BPH: Medikamente sind wirksam

Im Anfangsstadium einer benignen Prostata-Hyperplasie reicht meist eine Therapie mit pflanzlichen Präparaten bzw. Medikamenten aus.

Pflanzliche Präparate (Phytopräparate) lindern zwar die Symptome, verkleinern aber die vergrösserte Prostata nicht. Bleibt die gewünschte Wirkung aus bzw. nehmen die Beschwerden zu, ist eine medikamentöseTherapie mit synthetischen Medikamenten angezeigt.

Die medikamentöse Therapie stützt sich heute im Wesentlichen auf zwei Arzneimittelgruppen:

A) Die sogenannten 5-Alpha-Reduktase-Hemmer. Sie greifen in den Stoffwechsel der männlichen Geschlechtshormone ein und reduzieren das Volumen der vergrößerten Prostata.

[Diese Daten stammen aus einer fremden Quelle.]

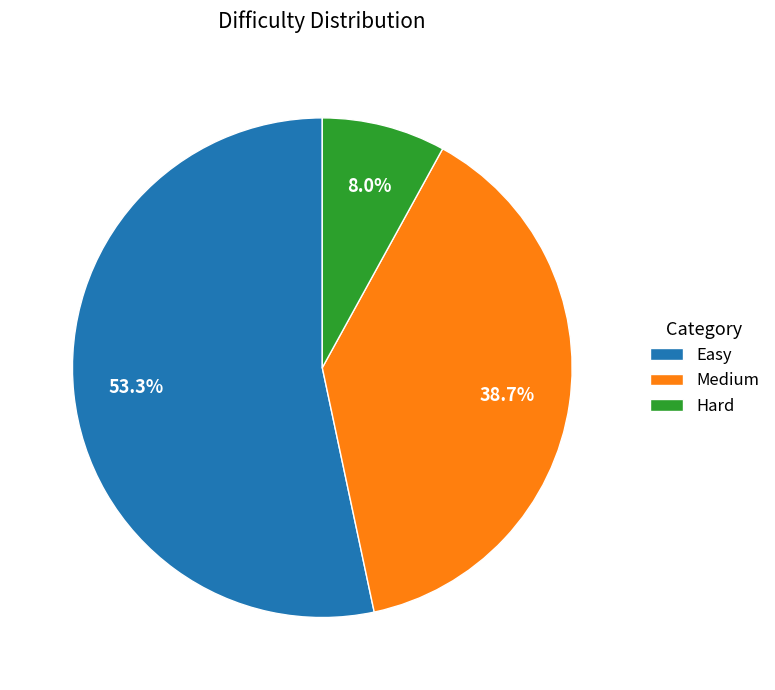

To the nearest percent, what is the average slice percentage?

33%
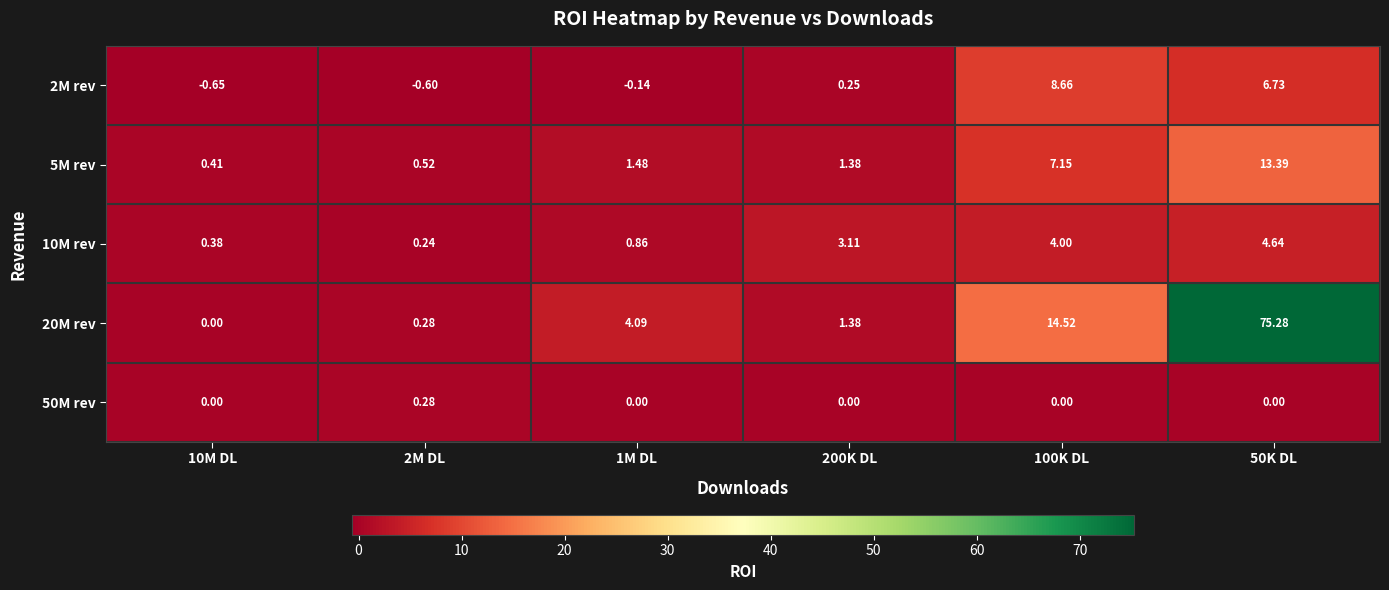

Is the value of 50M rev at 1M DL greater than the value of 10M rev at 2M DL?

No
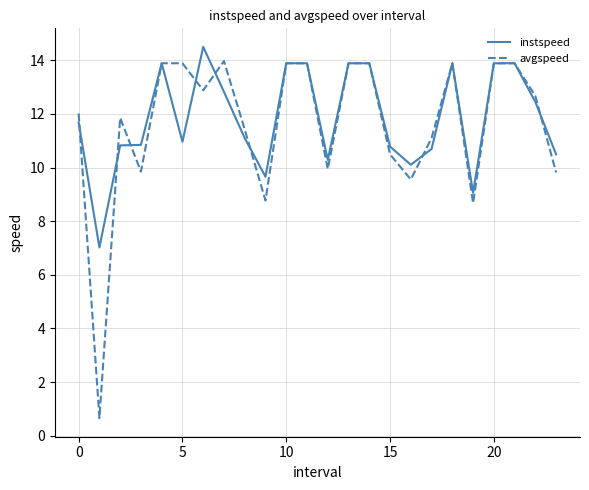

Which series has the largest range (max minus min)?

avgspeed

b) Die sogenannten Alpha-Blocker reduzieren die Muskelspannung in der Prostata und am Blasenhals. Dadurch werden Harnabflussstörungen verbessert. Die Alphablocker haben keinen Einfluss auf das Wachstum der Prostata.

5-Alpha-Reduktase-Hemmer: Finasterid und Dutasterid

Finasterid und Dutasterid sind Medikamente aus der Gruppe der 5-Alpha-Reduktase-Hemmer. Die Europäischen Urologischen Gesellschaft ( EAU) empfiehlt in ihren Richtlinien die Therapie mit Finasterid oder Dutasterid aufgrund deren bestätigten Wirksamkeit bei vernachlässigbaren Nebenwirkungen.

Klinische Prüfungen zeigen, dass sowohl Finasterid wie auch Dutasterid das Wachstum der Prostata stoppen und sie und sie messbar und anhaltend verkleinern:

Quelle: Guidelines on Benign Prostatic Hyperplasia, European Association of Urology (EAU): de la Rosette J. et al.:

Alphablocker

Ältere Alpha-Blocker stammen aus der Blutdrucktherapie und werden von typischen Nebenwirkungen wie Schwindel, Kopfschmerz und Blutdruckabfall begleitet. Moderne Alpha-Blocker wirken bevorzugt im Urogenitalsystem und sind besser verträglich.

PDE-5-Hemmer

Medikamente aus der Substanzklasse der PDE-5 Hemmer wie bspw. Tadalafil ( Cialis), Sildenafil ( Viagra) haben sich in der Behandlung der Erektilen Dysfunktion ausserordentlich bewährt.

Neuerdings wird ein Zusammenhang zwischen einer Prostatahyperplasie und dem metabolischen Syndrom postuliert. Es zeigt sich,, dass die Prostata von der Gabe eines PDE-5-Hemmers profitiert, indem der Gefässtonus der glatten Muskulatur abnimmt.

Neu ist auch der Ansatz, Harnwegssymptome im Rahmen einer benignen Prostatahyperplasie mit PDE-5-Hemmern zu behandeln. In mehreren Studien verbesserten PDE-5-Hemmer Symptome der unteren Harnwege mit oder ohne gleichzeitiger Verbesserung der Harnflussrate. Diese Erkenntnisse sind allerdings noch preliminär.